Material to process:
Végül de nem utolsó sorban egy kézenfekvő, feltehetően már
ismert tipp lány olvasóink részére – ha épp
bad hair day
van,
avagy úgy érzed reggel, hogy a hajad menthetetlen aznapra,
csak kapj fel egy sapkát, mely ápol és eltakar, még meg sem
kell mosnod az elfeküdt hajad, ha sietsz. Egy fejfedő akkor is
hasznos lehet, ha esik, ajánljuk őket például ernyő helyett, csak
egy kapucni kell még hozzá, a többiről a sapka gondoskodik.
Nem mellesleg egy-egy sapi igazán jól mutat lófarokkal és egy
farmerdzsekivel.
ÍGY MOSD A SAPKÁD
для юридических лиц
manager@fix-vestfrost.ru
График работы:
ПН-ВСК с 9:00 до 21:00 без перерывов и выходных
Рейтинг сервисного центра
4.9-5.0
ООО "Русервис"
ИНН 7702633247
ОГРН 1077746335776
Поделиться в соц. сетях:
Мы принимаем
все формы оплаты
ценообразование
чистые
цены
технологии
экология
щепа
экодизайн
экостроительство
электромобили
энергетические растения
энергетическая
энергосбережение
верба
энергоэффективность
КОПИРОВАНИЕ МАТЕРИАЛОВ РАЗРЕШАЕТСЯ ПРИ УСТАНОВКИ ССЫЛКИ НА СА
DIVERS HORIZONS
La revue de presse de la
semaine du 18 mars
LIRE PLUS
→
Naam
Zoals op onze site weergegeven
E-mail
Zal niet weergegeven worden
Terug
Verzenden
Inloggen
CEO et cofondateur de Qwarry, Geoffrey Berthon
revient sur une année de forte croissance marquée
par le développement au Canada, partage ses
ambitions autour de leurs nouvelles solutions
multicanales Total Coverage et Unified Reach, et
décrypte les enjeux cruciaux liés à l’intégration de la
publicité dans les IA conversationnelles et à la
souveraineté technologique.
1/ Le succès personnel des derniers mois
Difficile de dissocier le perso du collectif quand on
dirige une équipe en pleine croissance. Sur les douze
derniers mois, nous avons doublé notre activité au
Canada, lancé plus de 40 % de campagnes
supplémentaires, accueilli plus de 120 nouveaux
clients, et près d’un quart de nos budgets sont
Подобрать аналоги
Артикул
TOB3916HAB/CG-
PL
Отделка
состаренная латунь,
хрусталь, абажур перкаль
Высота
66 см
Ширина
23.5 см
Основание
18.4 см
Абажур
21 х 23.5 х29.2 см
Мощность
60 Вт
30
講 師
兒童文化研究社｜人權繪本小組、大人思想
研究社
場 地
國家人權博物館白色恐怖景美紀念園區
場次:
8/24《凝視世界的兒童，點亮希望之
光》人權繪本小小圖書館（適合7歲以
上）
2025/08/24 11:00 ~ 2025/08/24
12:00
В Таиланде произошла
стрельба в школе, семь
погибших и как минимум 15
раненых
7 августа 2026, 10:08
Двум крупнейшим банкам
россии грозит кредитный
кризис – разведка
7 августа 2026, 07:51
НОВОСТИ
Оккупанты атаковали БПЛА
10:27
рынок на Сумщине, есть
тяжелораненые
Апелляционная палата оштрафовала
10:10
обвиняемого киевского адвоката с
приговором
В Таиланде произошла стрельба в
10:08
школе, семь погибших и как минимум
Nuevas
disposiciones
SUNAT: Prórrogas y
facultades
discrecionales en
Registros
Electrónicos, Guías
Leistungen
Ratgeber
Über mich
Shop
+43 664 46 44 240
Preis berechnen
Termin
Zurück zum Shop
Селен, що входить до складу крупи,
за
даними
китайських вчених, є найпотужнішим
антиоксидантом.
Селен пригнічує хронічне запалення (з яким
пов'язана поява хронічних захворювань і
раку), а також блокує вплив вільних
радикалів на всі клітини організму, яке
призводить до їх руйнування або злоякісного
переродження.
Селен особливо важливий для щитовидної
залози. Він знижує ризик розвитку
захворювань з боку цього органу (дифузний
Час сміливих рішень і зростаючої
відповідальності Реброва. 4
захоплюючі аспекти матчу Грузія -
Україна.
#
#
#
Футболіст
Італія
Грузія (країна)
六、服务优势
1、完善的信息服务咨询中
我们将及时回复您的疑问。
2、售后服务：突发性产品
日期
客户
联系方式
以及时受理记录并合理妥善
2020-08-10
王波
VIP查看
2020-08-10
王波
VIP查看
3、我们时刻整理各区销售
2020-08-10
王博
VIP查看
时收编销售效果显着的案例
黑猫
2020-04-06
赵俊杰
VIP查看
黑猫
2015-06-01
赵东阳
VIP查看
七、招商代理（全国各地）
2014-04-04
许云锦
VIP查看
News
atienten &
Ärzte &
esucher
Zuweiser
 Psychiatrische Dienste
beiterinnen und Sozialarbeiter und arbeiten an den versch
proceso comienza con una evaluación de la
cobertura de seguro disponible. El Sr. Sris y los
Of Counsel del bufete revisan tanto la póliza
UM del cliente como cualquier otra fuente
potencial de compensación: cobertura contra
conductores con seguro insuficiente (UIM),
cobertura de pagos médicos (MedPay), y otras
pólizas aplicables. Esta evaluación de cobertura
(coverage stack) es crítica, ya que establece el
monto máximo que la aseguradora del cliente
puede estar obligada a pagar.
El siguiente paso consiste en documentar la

How to complete this task: Format the lines from the start of the records through the line containing "hasznos lehet, ha", inclusive, as a JSON list of strings with one string per line, omitting blank lines.

Solved problem:
[
  "Végül de nem utolsó sorban egy kézenfekvő, feltehetően már",
  "ismert tipp lány olvasóink részére – ha épp",
  "bad hair day",
  "van,",
  "avagy úgy érzed reggel, hogy a hajad menthetetlen aznapra,",
  "csak kapj fel egy sapkát, mely ápol és eltakar, még meg sem",
  "kell mosnod az elfeküdt hajad, ha sietsz. Egy fejfedő akkor is",
  "hasznos lehet, ha esik, ajánljuk őket például ernyő helyett, csak"
]